#### TASK DIRECTIONS:
Write out each line below precisely, passing over the pictures.

#### DATA EXTRACT:
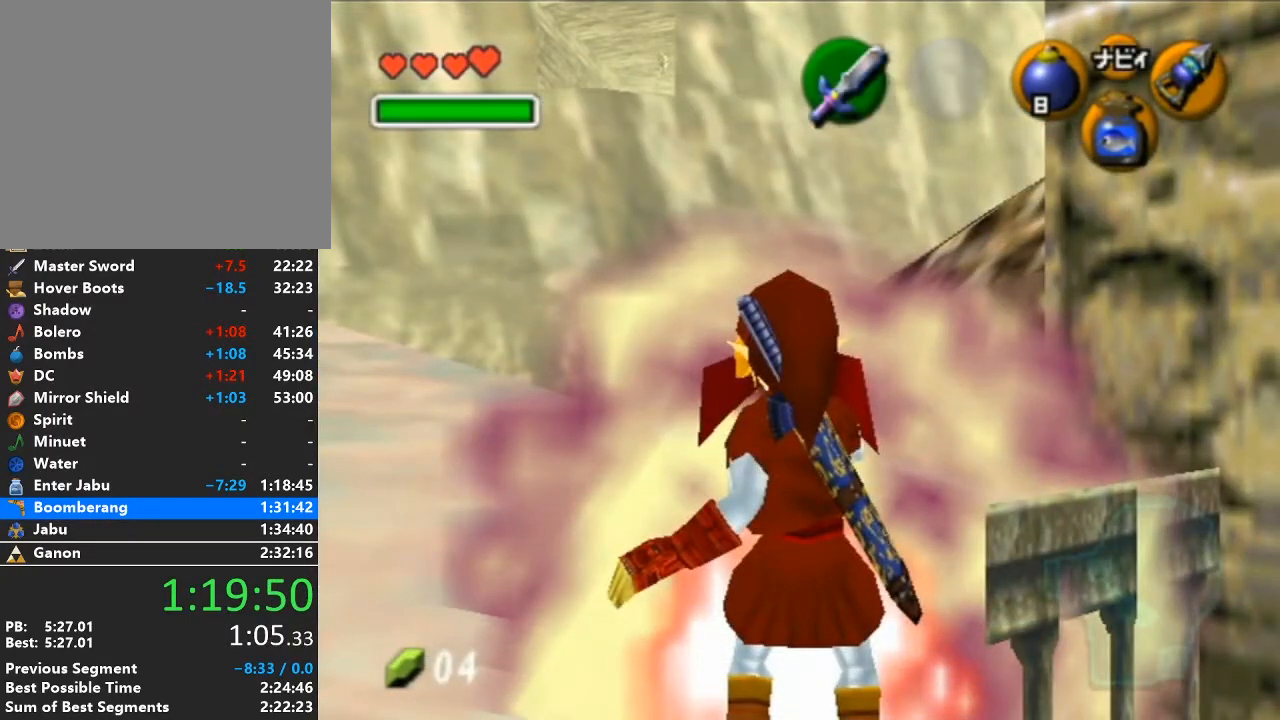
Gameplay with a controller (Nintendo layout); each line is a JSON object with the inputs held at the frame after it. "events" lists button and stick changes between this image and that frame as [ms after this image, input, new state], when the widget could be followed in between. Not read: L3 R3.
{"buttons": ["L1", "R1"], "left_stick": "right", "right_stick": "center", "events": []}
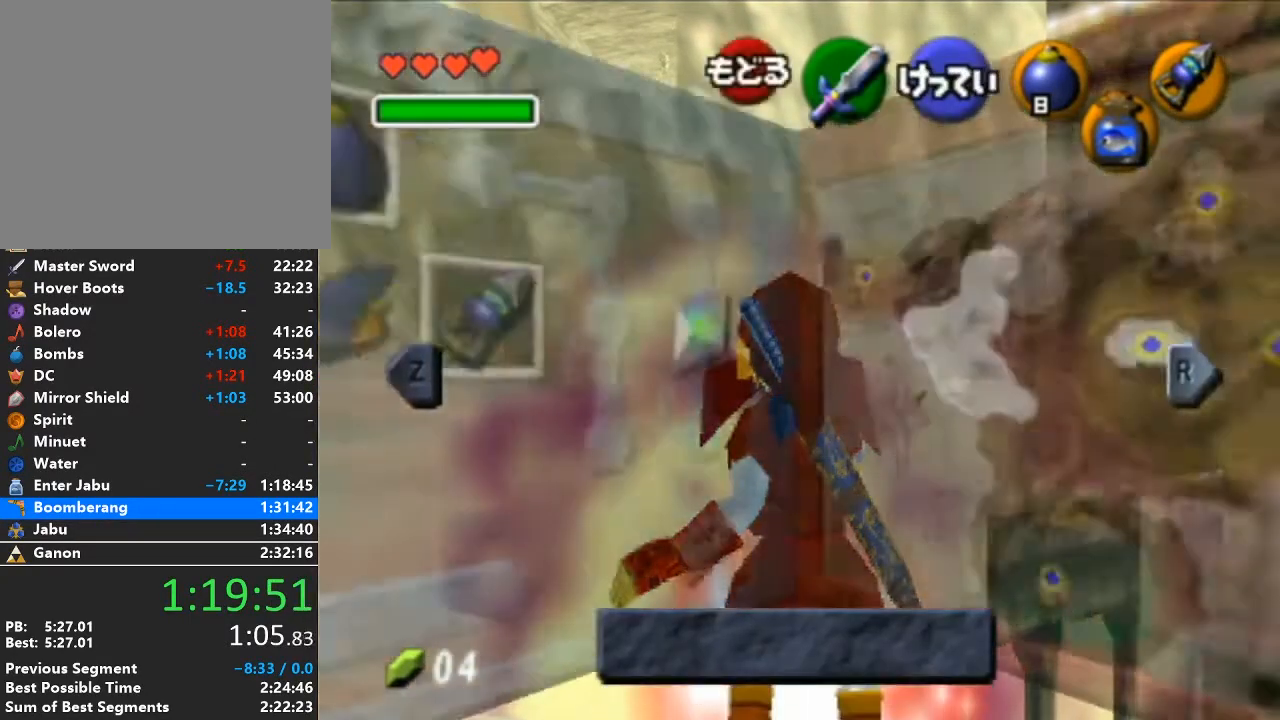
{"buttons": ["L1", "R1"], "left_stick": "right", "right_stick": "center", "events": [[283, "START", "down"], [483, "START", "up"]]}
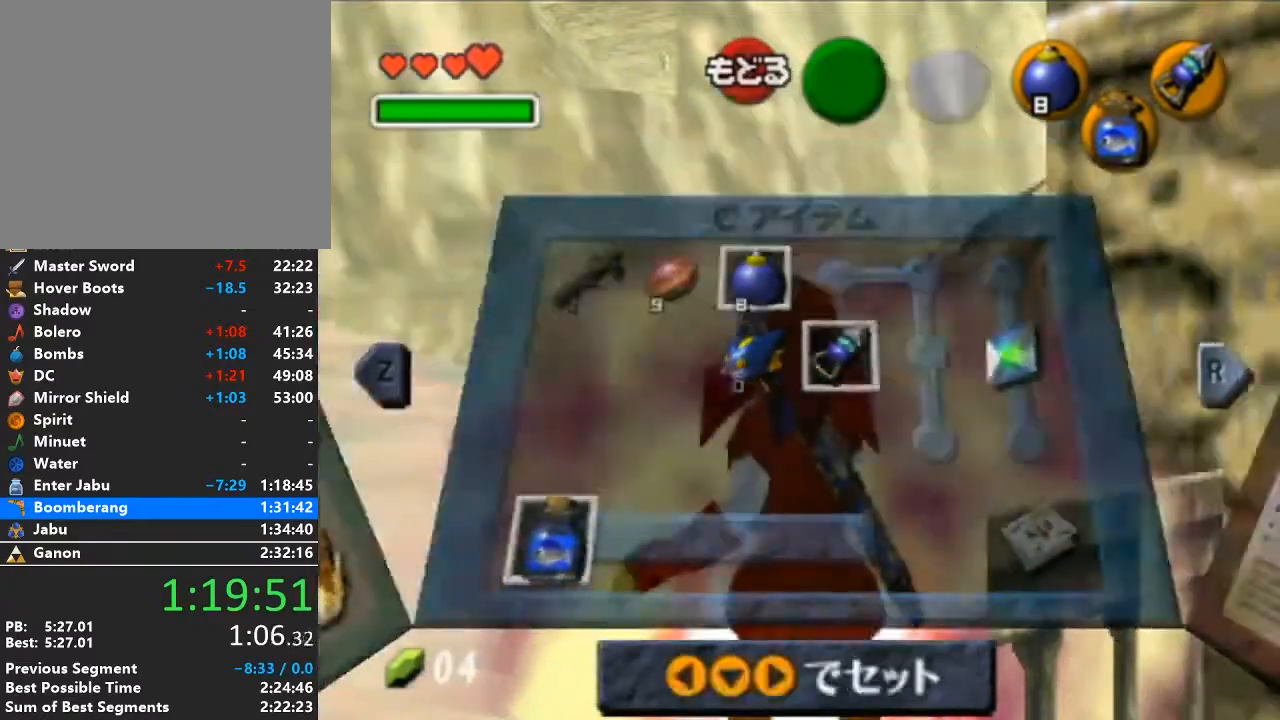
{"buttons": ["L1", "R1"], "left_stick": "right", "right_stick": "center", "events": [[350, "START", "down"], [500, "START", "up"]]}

#### WRITTEN ANSWER:
Gameplay with a controller (Nintendo layout); each line is a JSON object with the inputs held at the frame after it. "events" lists button and stick changes between this image and that frame as [ms after this image, input, new state], when the widget could be followed in between. Not read: L3 R3.
{"buttons": ["L1", "R1"], "left_stick": "right", "right_stick": "center", "events": []}
{"buttons": ["L1", "R1"], "left_stick": "right", "right_stick": "center", "events": [[283, "START", "down"], [483, "START", "up"]]}
{"buttons": ["L1", "R1"], "left_stick": "right", "right_stick": "center", "events": [[350, "START", "down"], [500, "START", "up"]]}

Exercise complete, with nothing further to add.